Un précédent est en train d'être créé, par lequel la définition de la guerre est élargie pour inclure ce qui était auparavant défini comme du terrorisme. Cela a pour effet de légitimer des méthodes interdites telles que le piégeage d'objets quotidiens dans le but d'assassiner des membres de la population civile et de provoquer des massacres et des mutilations de masse sans distinction.

Les implications vont bien au-delà du Moyen-Orient. Au cours des 50 dernières années, la politique mondiale des États-Unis s'est inspirée des actions de l'État d'Israël pour créer des précédent. L'exemple le plus significatif est la doctrine des «assassinats ciblés», c'est-à-dire des assassinats sanctionnés par l'État.

En novembre 2000, Israël est devenu le premier État au monde à «reconnaître ouvertement qu'il a mené une politique d'assassinats ciblés», écrit en 2009 Nils Melzer, rapporteur spécial des Nations Unies sur la torture. Peu de temps après, les États-Unis avaient décidé «d'adopter ouvertement la méthode de l'assassinat ciblé».

Les États-Unis ont mené leur première frappe de drone connue en dehors d'une zone de guerre, au Yémen, en 2002. En 2011, Anwar al-Awlaki, un religieux né aux États-Unis, et son fils, tous deux citoyens américains, ont été tués dans des frappes de drones distinctes au Yémen. En 2020, une frappe de drone américain en Irak a tué Qasem Soleimani, un haut responsable militaire iranien, alors qu'il était en visite officielle en Irak.

Comme pour l'adoption de l'«assassinat ciblé», les crimes de guerre actuellement commis par Israël deviendront la nouvelle base de référence pour des crimes encore plus graves commis par les États-Unis et d'autres puissances impérialistes.

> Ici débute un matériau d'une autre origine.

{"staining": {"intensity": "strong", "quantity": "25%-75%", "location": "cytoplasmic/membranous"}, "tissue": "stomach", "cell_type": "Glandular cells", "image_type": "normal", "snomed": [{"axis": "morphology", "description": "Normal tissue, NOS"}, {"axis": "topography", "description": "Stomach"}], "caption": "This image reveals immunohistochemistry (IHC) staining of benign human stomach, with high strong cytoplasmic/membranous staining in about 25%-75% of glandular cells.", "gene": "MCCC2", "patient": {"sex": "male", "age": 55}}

L'attaque terroriste d'Israël a été dénoncée, de manière tout à fait hypocrite, par les facilitateurs pseudo-de gauche du génocide de Gaza. «Cette attaque viole clairement et sans équivoque le droit humanitaire international et sape les efforts des États-Unis pour prévenir un conflit plus large », écrit la députée démocrate Alexandria Ocasio-Cortez.

Loin d'être en conflit avec la politique américaine au Moyen-Orient, comme l'a affirmé Ocasio-Cortez, l'offensive d'Israël contre le Liban se poursuit avec le soutien total du gouvernement Biden-Harris.

En juillet, le Premier ministre israélien Benjamin Netanyahou a prononcé un discours devant les deux chambres du Congrès où il a promis d'étendre le génocide de Gaza à une guerre contre le Liban et l'Iran. Après son discours, il a rencontré la vice-présidente Kamala Harris, qui a promis: «Je veillerai toujours à ce qu'Israël soit capable de se défendre, y compris contre l'Iran et les milices soutenues par l'Iran, telles que le Hamas et le Hezbollah.»

L'impérialisme américain étend sa guerre à tout le Moyen-Orient ; cela fait partie d'une offensive militaire mondiale dirigée contre la Russie et la Chine. Au moment même où des milliers de bipeurs explosaient au Liban, les États-Unis finalisaient des plans, qui devraient entrer en vigueur plus tard ce mois-ci, pour autoriser l'Ukraine à mener des frappes pratiquement illimitées contre la Russie en utilisant des armes de l'OTAN. Cela menace de déclencher une escalade vers une guerre nucléaire mondiale.

L'attaque terroriste américano-israélienne visant le Liban est un avertissement. Alors que les États-Unis se lancent dans des guerres partout dans le monde pour défendre leur hégémonie mondiale, ils sont prêts à utiliser les méthodes du meurtre de masse et du terrorisme pour atteindre leurs objectifs.